Si para muchos funcionarios y dirigentes, tanto en el ámbito oficialista como en el de oposición, la libertad de prensa es un privilegio y no un derecho legítimo, no es nada raro que la honradez sea para ellos una virtud y no un deber elemental, una obligación, en el ejercicio de funciones públicas. De ahí que para la mayoría la actuación más o menos pulcra en el desempeño de cargos en el Gobierno constituya un motivo de alabanza personal, merecedora de comunicados pagados con altisonante prosa.

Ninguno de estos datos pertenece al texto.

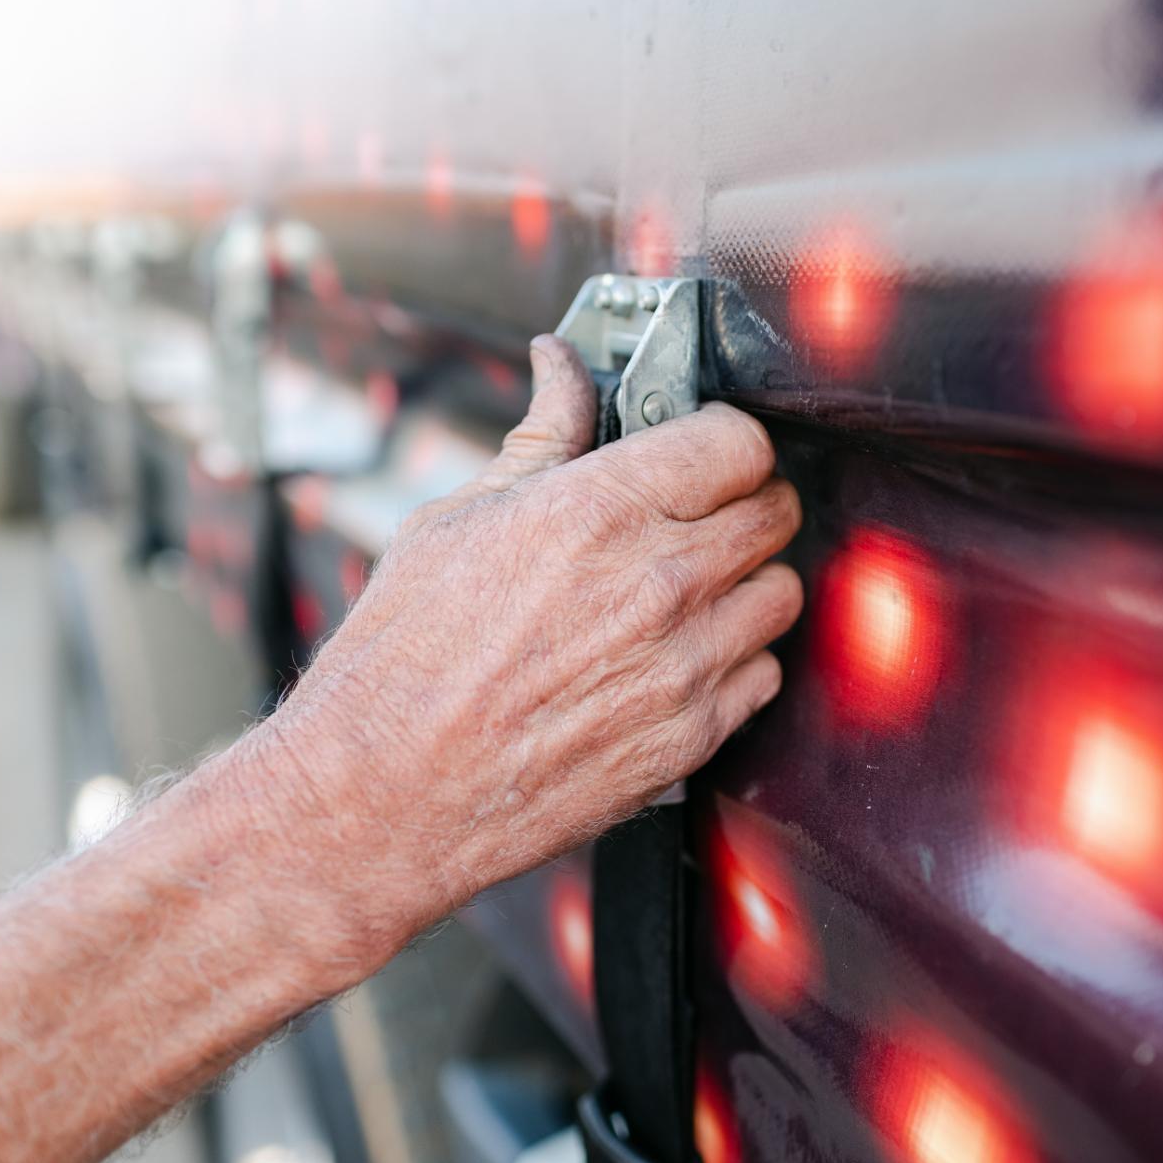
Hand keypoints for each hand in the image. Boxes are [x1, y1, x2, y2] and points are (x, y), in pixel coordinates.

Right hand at [254, 334, 802, 980]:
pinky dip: (736, 663)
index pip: (737, 441)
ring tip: (690, 591)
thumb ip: (538, 440)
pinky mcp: (690, 739)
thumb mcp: (453, 521)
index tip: (703, 449)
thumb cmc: (399, 660)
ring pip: (782, 593)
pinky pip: (763, 676)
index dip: (723, 438)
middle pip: (776, 511)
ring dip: (748, 583)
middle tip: (704, 514)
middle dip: (746, 501)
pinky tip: (678, 660)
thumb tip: (559, 365)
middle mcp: (657, 583)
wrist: (380, 797)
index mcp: (597, 509)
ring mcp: (682, 666)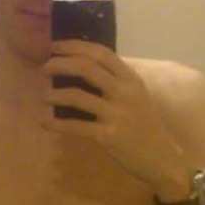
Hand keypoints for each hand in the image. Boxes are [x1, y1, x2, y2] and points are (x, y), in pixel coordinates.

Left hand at [40, 40, 187, 193]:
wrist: (162, 158)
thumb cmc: (145, 126)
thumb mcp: (138, 96)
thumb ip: (116, 80)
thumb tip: (84, 65)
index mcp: (131, 79)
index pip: (101, 53)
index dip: (74, 46)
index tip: (55, 47)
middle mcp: (124, 93)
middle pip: (86, 68)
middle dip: (59, 65)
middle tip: (44, 69)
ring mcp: (117, 115)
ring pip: (76, 96)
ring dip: (54, 94)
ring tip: (43, 96)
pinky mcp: (108, 136)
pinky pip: (75, 126)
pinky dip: (56, 123)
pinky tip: (44, 121)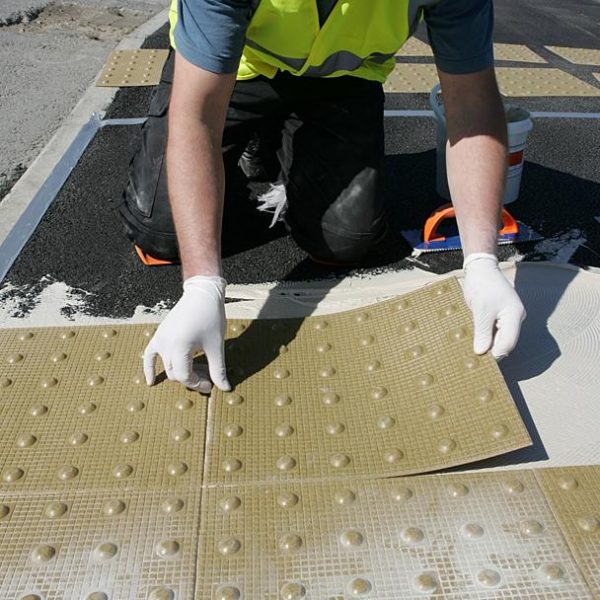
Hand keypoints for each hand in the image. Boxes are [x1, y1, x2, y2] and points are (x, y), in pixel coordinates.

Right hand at [143, 275, 230, 391]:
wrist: (202, 295)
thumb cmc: (210, 317)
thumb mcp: (216, 345)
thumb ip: (218, 369)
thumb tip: (225, 388)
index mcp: (180, 347)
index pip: (184, 376)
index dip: (198, 384)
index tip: (211, 384)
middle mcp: (166, 344)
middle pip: (176, 373)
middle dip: (193, 379)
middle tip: (209, 376)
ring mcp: (160, 340)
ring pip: (167, 367)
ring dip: (181, 373)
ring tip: (199, 371)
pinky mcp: (159, 335)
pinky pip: (149, 355)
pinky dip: (149, 368)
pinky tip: (151, 382)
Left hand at [463, 253, 524, 358]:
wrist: (481, 268)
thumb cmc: (482, 285)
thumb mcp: (480, 309)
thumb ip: (482, 331)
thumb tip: (481, 352)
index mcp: (514, 316)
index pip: (507, 343)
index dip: (494, 354)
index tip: (479, 361)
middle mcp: (515, 319)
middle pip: (504, 342)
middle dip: (490, 350)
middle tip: (473, 359)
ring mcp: (508, 317)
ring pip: (499, 338)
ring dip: (487, 344)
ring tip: (472, 351)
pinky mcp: (500, 316)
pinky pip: (494, 331)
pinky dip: (485, 336)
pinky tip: (474, 340)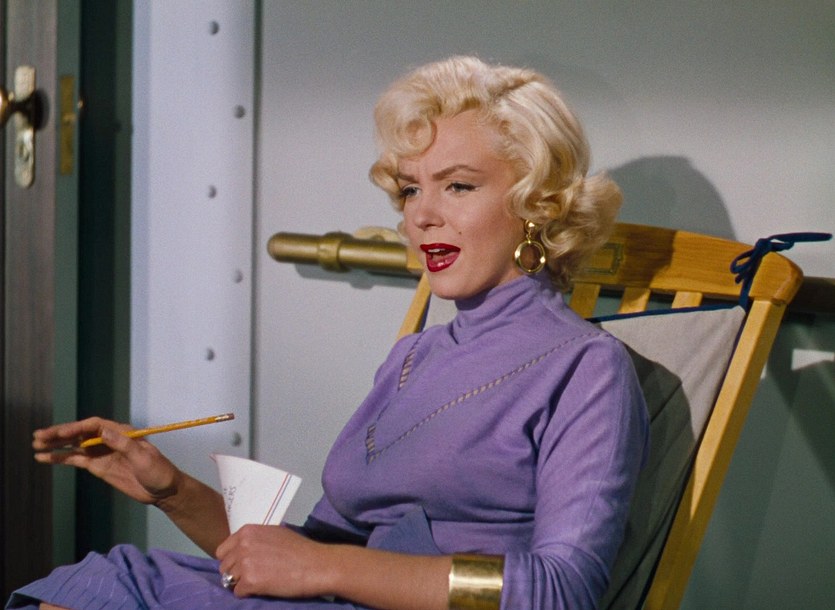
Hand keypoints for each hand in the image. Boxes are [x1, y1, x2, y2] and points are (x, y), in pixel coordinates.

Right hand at [33, 417, 181, 505]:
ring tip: (36, 444)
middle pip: (80, 433)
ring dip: (56, 445)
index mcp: (122, 432)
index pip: (94, 425)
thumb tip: (103, 431)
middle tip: (38, 436)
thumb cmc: (158, 471)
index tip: (61, 433)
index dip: (76, 427)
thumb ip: (124, 444)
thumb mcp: (143, 457)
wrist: (163, 490)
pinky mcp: (98, 466)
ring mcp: (102, 453)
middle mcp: (109, 439)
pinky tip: (45, 458)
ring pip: (75, 445)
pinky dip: (61, 459)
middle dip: (59, 434)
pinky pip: (76, 460)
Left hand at [216, 524, 330, 598]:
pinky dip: (249, 593)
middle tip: (254, 576)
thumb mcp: (274, 534)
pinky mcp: (250, 581)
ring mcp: (245, 563)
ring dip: (242, 583)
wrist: (316, 565)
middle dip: (236, 573)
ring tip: (260, 582)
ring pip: (229, 580)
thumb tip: (241, 551)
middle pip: (224, 567)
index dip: (232, 560)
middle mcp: (242, 545)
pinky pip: (238, 592)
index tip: (243, 566)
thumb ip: (255, 540)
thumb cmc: (300, 549)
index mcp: (247, 531)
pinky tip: (264, 588)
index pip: (223, 551)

Esta grave distorsión del papel del servidor público nace de la creencia errónea, pero bastante generalizada en nuestro ambiente político, de que la democracia y el frágil ejercicio de las libertades individuales, es un regalo y no el fruto de una larga lucha en la que muchos otros sectores, políticos y no políticos, han tenido un desempeño igualmente importante.

En nuestra tradición, los gobiernos han sufrido de un mal común y este ha sido la tendencia a sobrevalorar la relevancia de sus aportes al proceso de desarrollo institucional. Olvidan que un estado de derecho no se crea mediante decreto y que, al final de cuentas, es el resultado de una concatenación de acontecimientos que generan condiciones propicias a ese clima. De todas formas, estamos muy lejos de poder asegurar que en materia de derechos humanos y ejercicio de las libertades democráticas, seamos un espejo inmaculado donde otros países deban verse.

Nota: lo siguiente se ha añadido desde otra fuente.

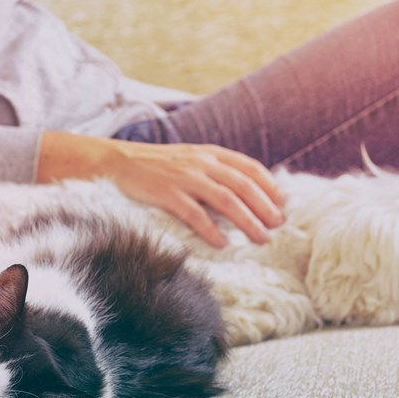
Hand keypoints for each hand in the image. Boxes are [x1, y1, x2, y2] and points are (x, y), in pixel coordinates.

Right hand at [37, 132, 284, 247]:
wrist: (115, 161)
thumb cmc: (155, 165)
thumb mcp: (189, 159)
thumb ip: (214, 170)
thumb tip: (244, 193)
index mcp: (209, 153)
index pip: (248, 167)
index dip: (269, 185)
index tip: (282, 203)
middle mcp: (200, 162)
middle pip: (242, 185)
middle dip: (263, 207)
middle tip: (277, 226)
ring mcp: (183, 177)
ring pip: (225, 199)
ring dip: (246, 220)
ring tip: (260, 238)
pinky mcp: (166, 193)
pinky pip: (194, 213)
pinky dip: (211, 229)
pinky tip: (222, 244)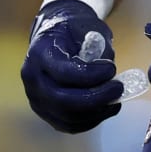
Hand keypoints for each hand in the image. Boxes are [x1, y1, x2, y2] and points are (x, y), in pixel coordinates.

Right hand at [21, 0, 123, 132]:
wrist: (55, 34)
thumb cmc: (73, 28)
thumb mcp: (87, 26)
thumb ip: (98, 48)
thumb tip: (110, 75)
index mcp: (40, 52)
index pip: (64, 73)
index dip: (91, 75)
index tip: (111, 69)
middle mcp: (32, 78)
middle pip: (63, 100)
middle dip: (97, 98)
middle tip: (118, 88)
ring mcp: (36, 98)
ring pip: (68, 117)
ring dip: (96, 112)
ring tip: (115, 98)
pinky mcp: (45, 111)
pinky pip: (69, 125)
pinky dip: (91, 120)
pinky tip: (106, 108)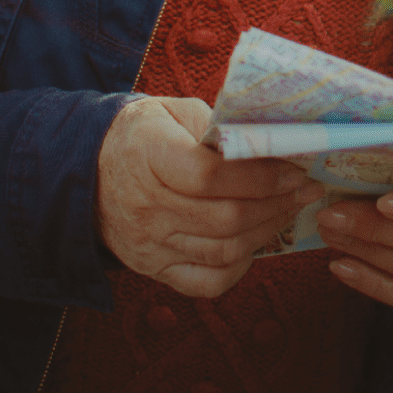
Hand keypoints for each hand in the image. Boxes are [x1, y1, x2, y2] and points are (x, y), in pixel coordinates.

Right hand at [96, 96, 319, 296]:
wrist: (86, 173)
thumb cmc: (143, 134)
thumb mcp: (172, 110)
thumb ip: (216, 124)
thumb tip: (269, 141)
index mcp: (148, 155)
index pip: (209, 175)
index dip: (259, 176)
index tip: (294, 169)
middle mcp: (146, 205)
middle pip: (224, 218)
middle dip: (277, 205)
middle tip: (306, 190)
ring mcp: (148, 244)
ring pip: (222, 250)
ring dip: (268, 231)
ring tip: (290, 210)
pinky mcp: (153, 269)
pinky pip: (205, 282)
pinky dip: (239, 267)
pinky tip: (257, 242)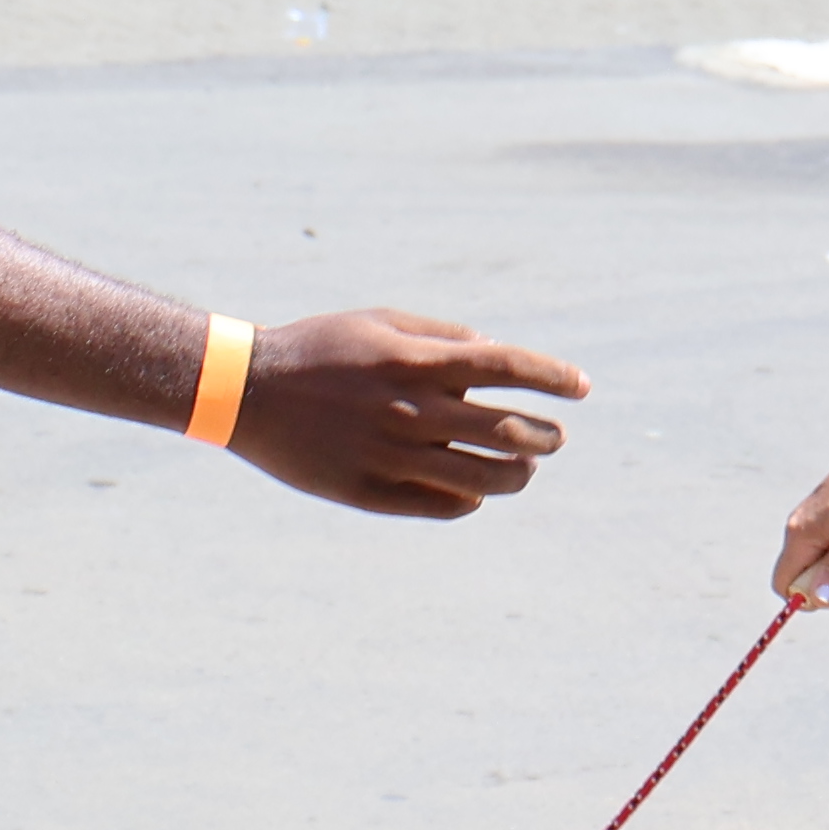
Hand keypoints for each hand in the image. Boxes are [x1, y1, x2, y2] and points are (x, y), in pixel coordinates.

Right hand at [226, 312, 590, 517]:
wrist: (247, 391)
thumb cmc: (319, 349)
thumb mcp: (380, 323)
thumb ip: (441, 337)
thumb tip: (493, 353)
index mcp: (418, 363)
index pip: (509, 369)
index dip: (554, 377)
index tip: (581, 388)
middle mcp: (413, 411)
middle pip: (509, 432)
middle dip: (545, 437)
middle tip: (554, 438)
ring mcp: (393, 456)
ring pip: (483, 480)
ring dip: (517, 477)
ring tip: (524, 472)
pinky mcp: (371, 492)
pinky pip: (442, 506)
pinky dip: (469, 500)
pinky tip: (473, 491)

De época en época, los líderes del  oficialismo, no importa de qué partido se trate, toman en serio  la ilusión de que constituimos un “ejemplo para América”.  Hemos mejorado en ese campo, es cierto. Pero nuestra democracia no es una cosa del otro mundo. Lo que nuestros políticos deben terminar de aprender es que las libertades sólo tienen sentido si se ejercen y este ejercicio es lo que finalmente robustece la democracia y afianza las instituciones.